藤野の散文-私の暗黙知-

毎日の中での気付きについて書いています

判断の切れ味。

日経より。
中国の未来都市「雄安」がすごいものになりそうだ、という話。
さらに

ヒントは習氏がめざす4つの「AI(人工知能)特区」構想だ。
南から深圳をヘルスケア(医療映像)、杭州をスマートシティー合肥安徽省)を音声認識北京一帯(雄安を含む)を自動運転の中心地区と決めた。

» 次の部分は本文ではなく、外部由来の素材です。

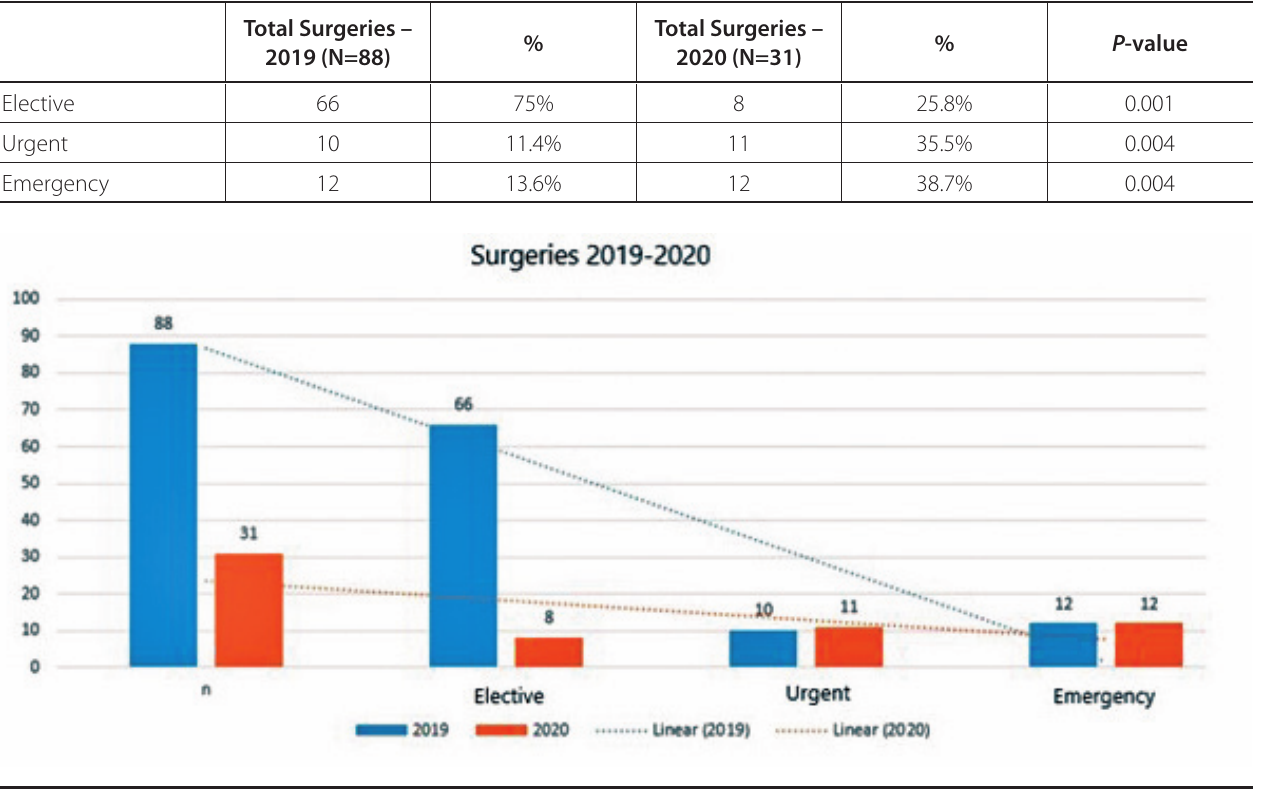
Table 1 . Total number of surgeries from April 1 st to July 31 st (2019 and 2020), specifying its elective, urgent, and emergency character and its variation between the two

こういう話、日本はもちろん欧米でもそうすんなりとは決まらないだろう。
予算配分がどう、法律や公共性がどうの、で消耗してしまう。
一つづつのエリアで数年もかけて国会で議論しているのではラチがあかない。

「意思決定機能」の問題だ。

国のことはともかく。
スタートアップの小企業が有利なのはこの点に尽きる。
無駄がなく、多少リスクはあっても即断できる力がある。
次がなければぶっつぶれる、という危機感も強い。

民主主義とか、共和制とか、ガバナンス、と「調整力」ばかりに関心していると圧倒的な「意思決定力」に大差をつけられてしまうだろう。
自分の道は自分たちで決めていくしかない。

車を変える「次の深圳」

2018年6月20日 2:0

300を超す提案が現在あるという。中国政府が昨年、新経済特区の建設を表明して注目される「雄安」の都市計画だ。

「次の深圳」と呼ぶ人もいる。訒小平氏が1980年代に深圳を改革開放の象徴にしたように、習近平(シー・ジンピン)国家主席は雄安を「デジタル中国」の象徴に据える可能性があるからだ。

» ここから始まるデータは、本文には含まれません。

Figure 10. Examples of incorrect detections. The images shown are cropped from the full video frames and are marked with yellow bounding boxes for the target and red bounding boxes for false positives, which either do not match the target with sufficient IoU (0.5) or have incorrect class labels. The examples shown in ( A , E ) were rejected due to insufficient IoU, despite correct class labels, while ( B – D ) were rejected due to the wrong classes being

漁村だった深圳は今やものづくりとSNS、ドローンの世界的な都だ。では現在農村地帯の雄安の将来は。断言は難しいが、新しい自動車産業、今風に言えば「モビリティー産業」の都になる、というのが一つの見方だろう。

ヒントは習氏がめざす4つの「AI(人工知能)特区」構想だ。南から深圳をヘルスケア(医療映像)、杭州をスマートシティー合肥安徽省)を音声認識北京一帯(雄安を含む)を自動運転の中心地区と決めた。

医療映像は騰訊控股(テンセント)、スマートシティーはアリババ集団、音声認識は科大訊飛(アイフライテック)、自動運転は百度バイドゥ)と巨大企業をそれぞれ中心企業に選んだ。これらを総称して、中国では「4大プラットフォーマー」と呼ぶそうだ。

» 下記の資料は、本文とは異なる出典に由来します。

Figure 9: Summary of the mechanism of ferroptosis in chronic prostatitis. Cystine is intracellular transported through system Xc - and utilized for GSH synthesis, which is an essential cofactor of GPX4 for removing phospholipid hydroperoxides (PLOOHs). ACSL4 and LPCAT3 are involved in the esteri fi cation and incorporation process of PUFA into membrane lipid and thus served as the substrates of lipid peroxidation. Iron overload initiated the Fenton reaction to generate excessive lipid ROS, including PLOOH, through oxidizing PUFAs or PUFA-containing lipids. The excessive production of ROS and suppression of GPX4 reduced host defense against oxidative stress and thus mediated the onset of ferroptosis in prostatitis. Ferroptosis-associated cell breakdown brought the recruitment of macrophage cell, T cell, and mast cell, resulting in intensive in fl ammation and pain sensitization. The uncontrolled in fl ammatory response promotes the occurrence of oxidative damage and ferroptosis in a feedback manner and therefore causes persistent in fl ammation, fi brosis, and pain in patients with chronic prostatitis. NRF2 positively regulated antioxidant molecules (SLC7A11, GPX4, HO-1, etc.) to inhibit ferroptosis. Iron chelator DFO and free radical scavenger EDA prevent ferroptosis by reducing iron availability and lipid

中でも自動運転は習氏の肝煎りだという。渋滞や大気汚染、大都市と周辺の経済格差。これらを一体的に解消するのが雄安開発の狙いだ。

空想が過ぎる、という指摘も出るかもしれない。300の提案には従来の車や二輪車を地下道に、自動運転車を地上の道路に集約する、などの奇想天外な案も多いらしい。自動運転の最大の障害は、無人で動かない車や自転車、歩行者が道路に混在することだ。地上と地下ですみ分ければ、実用化は容易になる。中国なら本当にやりそうな話ではある。

そうした前提があるからか、雄安ですでに走行実験を進める百度は「アポロ」という自動運転用のプラットフォームを提唱し、部品や装備品のサプライヤーと自動車メーカーに参加を呼びかけている。事実上の「国家推奨技術」であるだけに、これまでに100を超す内外の企業が参加を表明した。

中国は自動車でゲームチェンジを狙っている。そんな印象を強く受けたのは上海で先週開かれた見本市、CES(コンシューマー・エレクトロニクス・ショー)アジアだった。自動車関連の出展は全体(約500社)の4割近くに達した。多くは中国で生まれたばかりの無人タクシーや自動運転用のソフトウエア、半導体チップのベンチャー企業。車やエンジンというより、アルゴリズムやサービスを世に問う展示が多かった。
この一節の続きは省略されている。